● **BRIEF**: Would you transcribe the whole listing exactly, minus its pictures?

● **DATA BLOCK**:
************

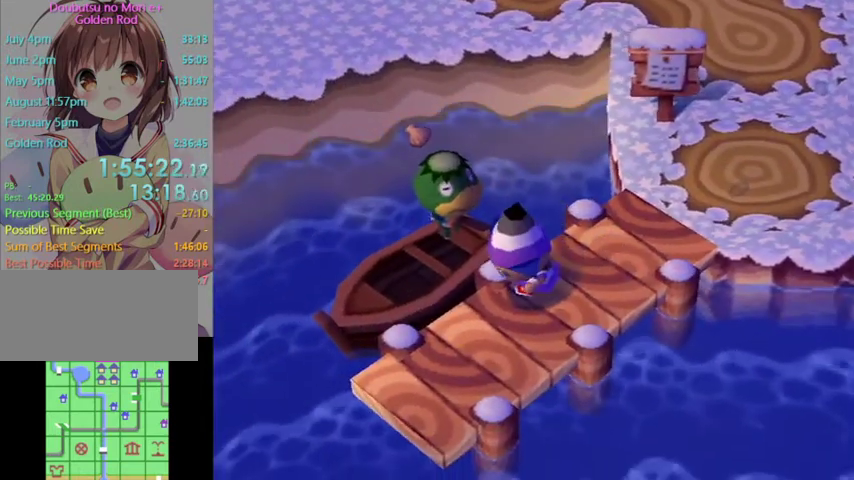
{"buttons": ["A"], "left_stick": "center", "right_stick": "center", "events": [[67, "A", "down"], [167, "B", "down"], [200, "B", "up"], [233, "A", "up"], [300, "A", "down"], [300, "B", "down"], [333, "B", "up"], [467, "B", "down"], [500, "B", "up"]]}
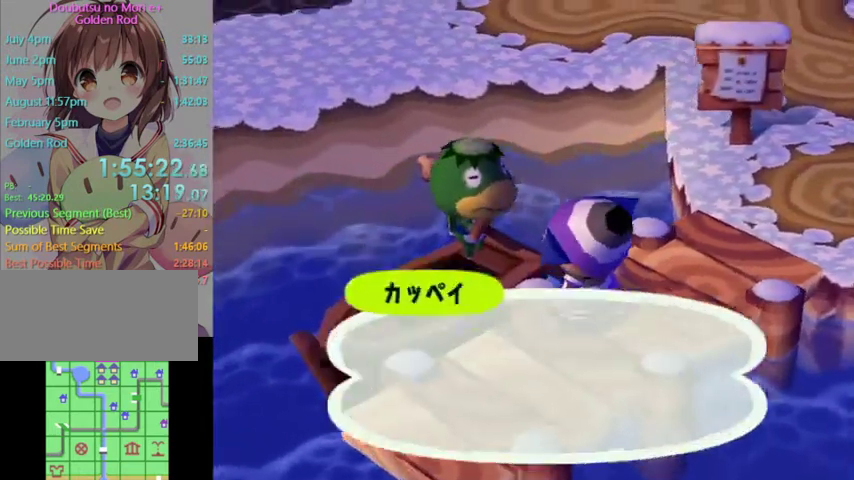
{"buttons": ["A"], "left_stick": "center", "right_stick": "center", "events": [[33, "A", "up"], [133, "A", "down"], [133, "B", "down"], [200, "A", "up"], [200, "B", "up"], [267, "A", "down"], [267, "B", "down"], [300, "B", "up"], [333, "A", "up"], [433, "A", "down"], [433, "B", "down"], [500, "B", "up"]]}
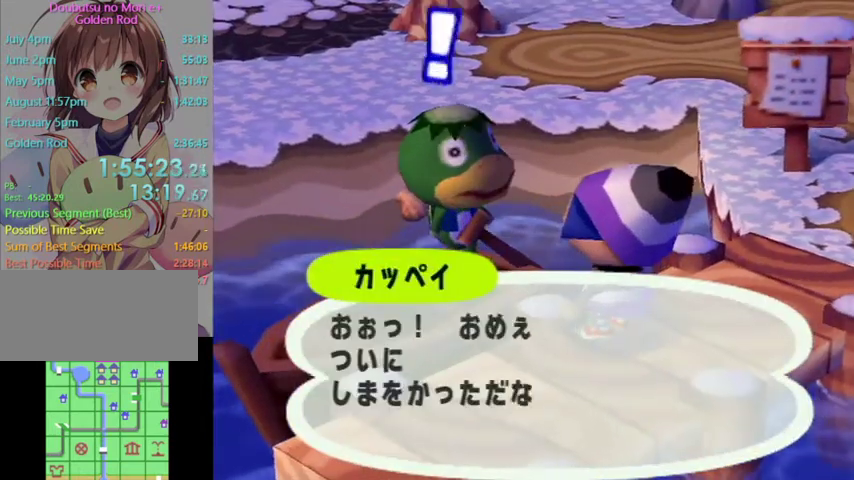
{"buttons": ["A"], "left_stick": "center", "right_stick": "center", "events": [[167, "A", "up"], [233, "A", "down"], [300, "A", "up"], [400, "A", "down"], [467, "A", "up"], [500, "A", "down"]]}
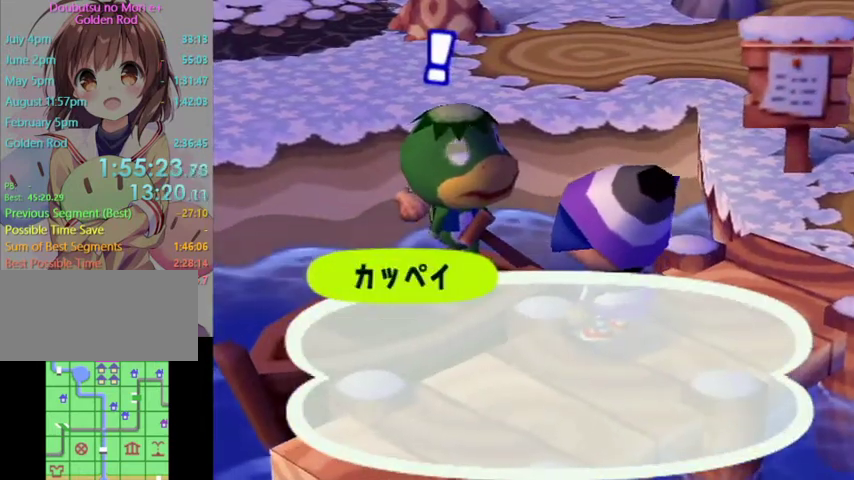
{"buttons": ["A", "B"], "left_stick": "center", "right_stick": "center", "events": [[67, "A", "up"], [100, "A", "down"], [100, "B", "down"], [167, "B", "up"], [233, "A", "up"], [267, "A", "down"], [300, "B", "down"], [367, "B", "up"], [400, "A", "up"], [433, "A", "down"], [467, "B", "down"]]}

************

● **RESPONSE FOR THIS EXERCISE**:
{"buttons": ["A"], "left_stick": "center", "right_stick": "center", "events": [[67, "A", "down"], [167, "B", "down"], [200, "B", "up"], [233, "A", "up"], [300, "A", "down"], [300, "B", "down"], [333, "B", "up"], [467, "B", "down"], [500, "B", "up"]]}
{"buttons": ["A"], "left_stick": "center", "right_stick": "center", "events": [[33, "A", "up"], [133, "A", "down"], [133, "B", "down"], [200, "A", "up"], [200, "B", "up"], [267, "A", "down"], [267, "B", "down"], [300, "B", "up"], [333, "A", "up"], [433, "A", "down"], [433, "B", "down"], [500, "B", "up"]]}
{"buttons": ["A"], "left_stick": "center", "right_stick": "center", "events": [[167, "A", "up"], [233, "A", "down"], [300, "A", "up"], [400, "A", "down"], [467, "A", "up"], [500, "A", "down"]]}
{"buttons": ["A", "B"], "left_stick": "center", "right_stick": "center", "events": [[67, "A", "up"], [100, "A", "down"], [100, "B", "down"], [167, "B", "up"], [233, "A", "up"], [267, "A", "down"], [300, "B", "down"], [367, "B", "up"], [400, "A", "up"], [433, "A", "down"], [467, "B", "down"]]}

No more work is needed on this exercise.